═══ TEXT FOR ANALYSIS ═══

Posted by:: HellPope Huey
Date: Thu, 24 Mar 2005 17:26:44 GMT

--------

AGE: 50

LOCATION: Down in a 'billygoon holler

SEX/GENDER: Devout dog-styler/male Yeti

MARITAL STATUS: Quite civily divorced

NUMBER OF CHILDREN, IF ANY: Sweet Crom, none, I hope, I think.

EDUCATIONAL BACKGROUND: 27 hours o' college credits, lost in the fog
Back There

JOB: Working on being a more productive freak, which trumps all others.
I am mostly a drain on Society, but They started draining me first, so I
stopped feeling guilty about it some time ago because it wasn't MY idea.

>>How did you find out about the Church?

I was doing a public radio show from 8-11 a.m. in Houston, Texas and
one morning, a cat with slicked-down hair and clad in ALL, I mean ALL
white, from shirt to dress shoes. He handed me one of Doug's first few
Media Barrages and said "YOU're a Subgenius and just don't know it yet!"
That was one of the many members who have come and gone over the years,
Rev. D. Lee Llama. I began playing this GREAT WILD STUFF in sections on
my shows and followed the P.O. Box back up the headwaters to this
absolutely bizarre meld of everything in the world that is Stupid and a
set of skewers that are used to puncture that Stupidity and let some of
the gas out. Lately, the gas comes in much greater volumes, so its more
tiring work to poke for "Bob" than it used to be.

>>Are you a Member? If so, for how long?

Yeah, 'bout 25 years now. So long that 90% of my former head hair is
now on my back.

>>>What SubGenius-related events to you participate in? (i.e., events, or
mostly just online, activity, etc.)

═══

→ WHAT THIS TASK INVOLVES
Continue the member questionnaire from where it stops, beginning right after its last line.

═══ DATASET RECORDS ═══

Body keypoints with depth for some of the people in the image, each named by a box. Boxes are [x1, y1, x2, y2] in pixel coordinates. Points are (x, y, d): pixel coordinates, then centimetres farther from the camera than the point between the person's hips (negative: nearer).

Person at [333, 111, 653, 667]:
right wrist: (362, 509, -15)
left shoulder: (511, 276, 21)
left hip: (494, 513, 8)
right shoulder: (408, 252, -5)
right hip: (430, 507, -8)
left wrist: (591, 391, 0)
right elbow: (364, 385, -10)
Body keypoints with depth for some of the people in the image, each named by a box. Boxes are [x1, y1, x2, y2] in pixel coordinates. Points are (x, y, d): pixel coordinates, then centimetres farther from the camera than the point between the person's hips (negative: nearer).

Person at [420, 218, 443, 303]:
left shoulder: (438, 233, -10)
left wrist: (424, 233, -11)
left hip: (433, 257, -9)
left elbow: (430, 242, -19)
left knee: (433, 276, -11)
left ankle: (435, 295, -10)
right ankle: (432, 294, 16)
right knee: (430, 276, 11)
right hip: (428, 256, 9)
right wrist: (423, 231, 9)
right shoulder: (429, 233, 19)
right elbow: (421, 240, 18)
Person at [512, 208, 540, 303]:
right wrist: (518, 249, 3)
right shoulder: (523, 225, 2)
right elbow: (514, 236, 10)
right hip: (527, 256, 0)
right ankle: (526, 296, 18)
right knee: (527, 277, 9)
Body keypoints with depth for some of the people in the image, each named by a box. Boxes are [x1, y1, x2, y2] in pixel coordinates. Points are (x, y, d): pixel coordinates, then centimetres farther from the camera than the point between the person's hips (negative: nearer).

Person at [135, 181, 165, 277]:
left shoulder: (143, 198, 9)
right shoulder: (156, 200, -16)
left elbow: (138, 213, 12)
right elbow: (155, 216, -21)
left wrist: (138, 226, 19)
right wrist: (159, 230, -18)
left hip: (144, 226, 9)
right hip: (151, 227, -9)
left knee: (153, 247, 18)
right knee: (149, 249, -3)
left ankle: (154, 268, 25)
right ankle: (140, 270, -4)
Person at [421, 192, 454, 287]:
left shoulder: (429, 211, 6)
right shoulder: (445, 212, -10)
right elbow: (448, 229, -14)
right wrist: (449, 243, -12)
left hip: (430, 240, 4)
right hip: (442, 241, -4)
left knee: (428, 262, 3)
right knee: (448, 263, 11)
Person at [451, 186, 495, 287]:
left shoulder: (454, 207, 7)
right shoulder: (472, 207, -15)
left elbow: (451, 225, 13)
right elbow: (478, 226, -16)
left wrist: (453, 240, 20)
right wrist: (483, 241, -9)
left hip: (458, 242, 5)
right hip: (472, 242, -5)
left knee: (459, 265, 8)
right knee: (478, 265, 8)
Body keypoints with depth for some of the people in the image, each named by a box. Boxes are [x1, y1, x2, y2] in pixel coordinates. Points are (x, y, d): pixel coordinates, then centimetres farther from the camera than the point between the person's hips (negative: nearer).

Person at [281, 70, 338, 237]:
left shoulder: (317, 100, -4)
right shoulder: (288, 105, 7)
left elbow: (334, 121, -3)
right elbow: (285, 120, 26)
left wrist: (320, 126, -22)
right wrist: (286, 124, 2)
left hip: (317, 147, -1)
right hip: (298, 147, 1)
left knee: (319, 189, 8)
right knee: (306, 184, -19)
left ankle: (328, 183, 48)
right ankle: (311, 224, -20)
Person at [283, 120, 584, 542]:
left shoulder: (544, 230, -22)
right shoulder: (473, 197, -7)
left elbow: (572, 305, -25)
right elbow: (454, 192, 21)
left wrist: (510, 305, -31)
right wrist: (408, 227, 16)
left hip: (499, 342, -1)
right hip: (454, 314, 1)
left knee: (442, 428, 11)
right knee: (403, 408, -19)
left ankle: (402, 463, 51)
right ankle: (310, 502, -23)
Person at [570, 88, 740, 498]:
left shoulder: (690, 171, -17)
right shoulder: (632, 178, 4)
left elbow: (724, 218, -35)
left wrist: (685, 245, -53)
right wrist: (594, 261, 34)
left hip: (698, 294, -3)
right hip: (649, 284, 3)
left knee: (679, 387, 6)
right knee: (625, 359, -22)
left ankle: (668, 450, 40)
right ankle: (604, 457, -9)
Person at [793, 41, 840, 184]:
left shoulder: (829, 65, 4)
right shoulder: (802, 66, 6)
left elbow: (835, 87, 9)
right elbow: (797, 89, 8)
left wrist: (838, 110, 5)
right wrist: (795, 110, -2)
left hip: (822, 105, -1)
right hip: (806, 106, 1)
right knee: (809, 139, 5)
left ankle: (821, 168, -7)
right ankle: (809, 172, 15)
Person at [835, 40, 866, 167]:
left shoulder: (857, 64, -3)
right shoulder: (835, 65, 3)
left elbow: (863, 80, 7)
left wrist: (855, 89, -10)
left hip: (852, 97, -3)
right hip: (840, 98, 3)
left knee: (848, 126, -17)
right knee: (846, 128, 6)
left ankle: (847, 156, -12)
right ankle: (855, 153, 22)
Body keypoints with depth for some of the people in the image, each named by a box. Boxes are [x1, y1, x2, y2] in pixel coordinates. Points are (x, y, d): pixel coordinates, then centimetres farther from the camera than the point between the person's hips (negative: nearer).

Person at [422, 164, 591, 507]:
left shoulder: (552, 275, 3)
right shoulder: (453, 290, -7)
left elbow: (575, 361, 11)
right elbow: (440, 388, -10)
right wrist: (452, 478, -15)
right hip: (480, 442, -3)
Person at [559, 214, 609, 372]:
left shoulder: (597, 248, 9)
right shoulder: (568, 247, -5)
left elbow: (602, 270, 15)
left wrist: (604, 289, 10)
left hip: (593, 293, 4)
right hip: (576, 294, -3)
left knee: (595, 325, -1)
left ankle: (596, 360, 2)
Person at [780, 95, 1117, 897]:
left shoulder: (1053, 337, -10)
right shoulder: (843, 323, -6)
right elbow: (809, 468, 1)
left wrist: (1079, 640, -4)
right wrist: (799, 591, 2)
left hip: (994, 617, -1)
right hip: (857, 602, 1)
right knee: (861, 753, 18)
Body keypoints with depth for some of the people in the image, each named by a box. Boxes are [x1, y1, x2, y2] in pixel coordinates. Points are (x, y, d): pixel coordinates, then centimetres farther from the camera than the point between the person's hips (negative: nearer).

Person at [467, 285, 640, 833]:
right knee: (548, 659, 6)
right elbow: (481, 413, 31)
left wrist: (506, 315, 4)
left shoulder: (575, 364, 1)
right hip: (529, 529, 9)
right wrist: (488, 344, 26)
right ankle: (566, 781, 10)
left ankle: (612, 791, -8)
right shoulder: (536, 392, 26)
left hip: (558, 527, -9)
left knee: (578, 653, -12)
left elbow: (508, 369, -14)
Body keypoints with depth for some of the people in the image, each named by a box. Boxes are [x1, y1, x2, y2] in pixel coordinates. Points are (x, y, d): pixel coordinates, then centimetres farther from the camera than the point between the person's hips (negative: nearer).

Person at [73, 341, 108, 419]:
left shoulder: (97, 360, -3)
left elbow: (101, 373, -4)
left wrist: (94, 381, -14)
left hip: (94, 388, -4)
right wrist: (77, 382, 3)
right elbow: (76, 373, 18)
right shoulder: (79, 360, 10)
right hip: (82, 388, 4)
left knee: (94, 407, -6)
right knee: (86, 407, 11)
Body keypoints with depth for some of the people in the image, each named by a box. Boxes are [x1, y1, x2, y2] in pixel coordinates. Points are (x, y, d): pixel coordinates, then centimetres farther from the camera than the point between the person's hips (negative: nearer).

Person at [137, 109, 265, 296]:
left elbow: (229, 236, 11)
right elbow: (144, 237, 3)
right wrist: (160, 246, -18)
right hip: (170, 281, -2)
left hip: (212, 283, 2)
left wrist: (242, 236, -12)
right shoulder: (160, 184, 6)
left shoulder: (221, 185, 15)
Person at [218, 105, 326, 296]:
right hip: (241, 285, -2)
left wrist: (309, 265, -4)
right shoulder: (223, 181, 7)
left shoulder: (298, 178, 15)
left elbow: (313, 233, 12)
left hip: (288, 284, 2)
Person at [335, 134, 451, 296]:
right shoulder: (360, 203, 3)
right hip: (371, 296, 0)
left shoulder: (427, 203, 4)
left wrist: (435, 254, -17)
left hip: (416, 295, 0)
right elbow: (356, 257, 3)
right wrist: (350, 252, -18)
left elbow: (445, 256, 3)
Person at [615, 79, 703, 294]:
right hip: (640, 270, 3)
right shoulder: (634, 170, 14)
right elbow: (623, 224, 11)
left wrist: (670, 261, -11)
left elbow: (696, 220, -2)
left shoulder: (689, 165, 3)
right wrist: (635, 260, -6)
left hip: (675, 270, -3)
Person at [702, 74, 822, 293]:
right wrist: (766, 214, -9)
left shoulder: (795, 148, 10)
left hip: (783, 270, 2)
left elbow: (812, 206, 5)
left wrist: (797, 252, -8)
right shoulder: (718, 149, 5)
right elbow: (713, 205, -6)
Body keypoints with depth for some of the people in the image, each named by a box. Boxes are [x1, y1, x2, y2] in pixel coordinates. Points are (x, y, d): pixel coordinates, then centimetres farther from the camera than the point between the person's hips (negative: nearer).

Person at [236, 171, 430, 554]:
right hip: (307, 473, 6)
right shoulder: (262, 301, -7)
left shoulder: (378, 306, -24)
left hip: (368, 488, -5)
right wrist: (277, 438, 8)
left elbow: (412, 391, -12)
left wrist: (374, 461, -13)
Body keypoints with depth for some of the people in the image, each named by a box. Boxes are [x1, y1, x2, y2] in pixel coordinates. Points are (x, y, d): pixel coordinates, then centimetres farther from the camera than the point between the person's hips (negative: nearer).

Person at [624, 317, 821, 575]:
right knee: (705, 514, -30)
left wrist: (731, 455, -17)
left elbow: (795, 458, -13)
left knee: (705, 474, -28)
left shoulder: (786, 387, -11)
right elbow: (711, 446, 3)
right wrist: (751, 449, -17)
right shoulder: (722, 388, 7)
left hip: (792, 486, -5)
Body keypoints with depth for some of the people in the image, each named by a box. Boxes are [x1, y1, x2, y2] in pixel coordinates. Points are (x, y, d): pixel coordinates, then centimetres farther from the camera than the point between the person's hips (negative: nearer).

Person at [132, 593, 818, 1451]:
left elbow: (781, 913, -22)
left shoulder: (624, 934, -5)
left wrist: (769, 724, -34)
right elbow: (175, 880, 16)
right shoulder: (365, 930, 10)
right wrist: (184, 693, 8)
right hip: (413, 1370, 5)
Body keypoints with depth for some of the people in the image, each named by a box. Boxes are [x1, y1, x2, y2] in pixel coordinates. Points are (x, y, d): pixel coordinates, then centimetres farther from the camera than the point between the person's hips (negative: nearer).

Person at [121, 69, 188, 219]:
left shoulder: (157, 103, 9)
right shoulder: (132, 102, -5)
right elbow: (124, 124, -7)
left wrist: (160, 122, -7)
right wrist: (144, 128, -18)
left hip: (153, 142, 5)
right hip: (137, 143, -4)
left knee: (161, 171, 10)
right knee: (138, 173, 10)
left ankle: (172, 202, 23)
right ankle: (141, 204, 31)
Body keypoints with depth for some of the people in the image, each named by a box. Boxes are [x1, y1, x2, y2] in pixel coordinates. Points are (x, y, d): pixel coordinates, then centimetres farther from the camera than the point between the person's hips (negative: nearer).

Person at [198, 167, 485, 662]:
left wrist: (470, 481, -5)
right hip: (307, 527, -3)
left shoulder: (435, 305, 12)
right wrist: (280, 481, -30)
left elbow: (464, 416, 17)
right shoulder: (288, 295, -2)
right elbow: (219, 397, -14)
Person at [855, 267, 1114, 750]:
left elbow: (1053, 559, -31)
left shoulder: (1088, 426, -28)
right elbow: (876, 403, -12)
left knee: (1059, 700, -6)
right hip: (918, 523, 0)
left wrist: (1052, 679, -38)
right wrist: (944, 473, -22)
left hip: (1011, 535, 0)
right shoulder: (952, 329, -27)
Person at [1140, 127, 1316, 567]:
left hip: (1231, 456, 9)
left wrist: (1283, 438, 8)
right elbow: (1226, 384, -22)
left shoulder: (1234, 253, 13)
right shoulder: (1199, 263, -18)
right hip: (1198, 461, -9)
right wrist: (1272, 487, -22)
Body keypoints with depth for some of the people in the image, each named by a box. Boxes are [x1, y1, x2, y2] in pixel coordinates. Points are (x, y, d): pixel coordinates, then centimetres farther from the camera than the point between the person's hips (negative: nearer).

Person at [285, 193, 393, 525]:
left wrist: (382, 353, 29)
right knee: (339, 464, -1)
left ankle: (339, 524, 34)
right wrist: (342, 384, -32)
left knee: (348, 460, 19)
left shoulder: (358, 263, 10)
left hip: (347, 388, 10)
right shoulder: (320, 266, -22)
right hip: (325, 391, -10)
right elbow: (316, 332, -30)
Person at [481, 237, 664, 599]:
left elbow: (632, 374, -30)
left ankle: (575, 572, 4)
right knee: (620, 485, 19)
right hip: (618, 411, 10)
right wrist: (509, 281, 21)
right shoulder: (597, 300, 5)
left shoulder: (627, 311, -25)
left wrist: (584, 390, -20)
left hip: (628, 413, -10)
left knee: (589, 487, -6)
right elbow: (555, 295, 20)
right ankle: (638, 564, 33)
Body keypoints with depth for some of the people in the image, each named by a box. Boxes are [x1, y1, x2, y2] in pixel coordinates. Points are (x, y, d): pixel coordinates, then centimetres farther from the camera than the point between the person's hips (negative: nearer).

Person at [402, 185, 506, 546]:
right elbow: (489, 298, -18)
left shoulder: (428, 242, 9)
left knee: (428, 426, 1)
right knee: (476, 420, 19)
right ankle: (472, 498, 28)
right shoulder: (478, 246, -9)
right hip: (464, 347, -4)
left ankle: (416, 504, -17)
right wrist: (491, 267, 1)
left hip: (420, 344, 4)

═══

→ RESPONSE TO THE TASK
Mostly online, as I am in the middle of the country, whereas most
members are on the coasts; I can only rarely afford to fly to the north
& northeastern locales in which Devivals almost always occur, although
I've been to a fistful and performed onstage at the last few I attended.
For the very first time in my betentacled life, I have the means to
make clean recordings of my "rants" and original synthesizer music, so
I'm posting bits as mp3s, about to have a webpage for some examples and
am within a couple of months of making coherent CDs of Wonderful Evil
Art-Things You Must Buy. That will be woven into the World of Dobbs at
some low remains-to-be-seen level. Audio and graphic art are vital to
the Ministry, since "Bob" doesn't provide Doug with anything like a
living wage and keeps paying him off with Russian car parts and crates
of foreign foods that taste like shoes or Creomulsion.

>>>Why is being a SubGenius appealing? What does it offer?

Its a very colorful illusion of counterculture fellowship sustained by
a widely varying ability among its more active members to write
coherently, since its 98% Net-centric. He who laughs last has the best
vocabulary, the strangest or more polished creative skill(s) and a
certain force of personality that draws those who like the energy, the
reflected tin-foil fame and the appalling humor.
What it offers is simply a very creative vent for both social
frustration and artistic ventures that often have great range and merit,
even when "bad" on purpose for a joke, although most of it isn't ready
for prime time. In fact, a small Dobbshead on the Pee-Wee Herman Show
bulletin board is one of the more glamorous real-world instances of the
Church... there and gone in a flash.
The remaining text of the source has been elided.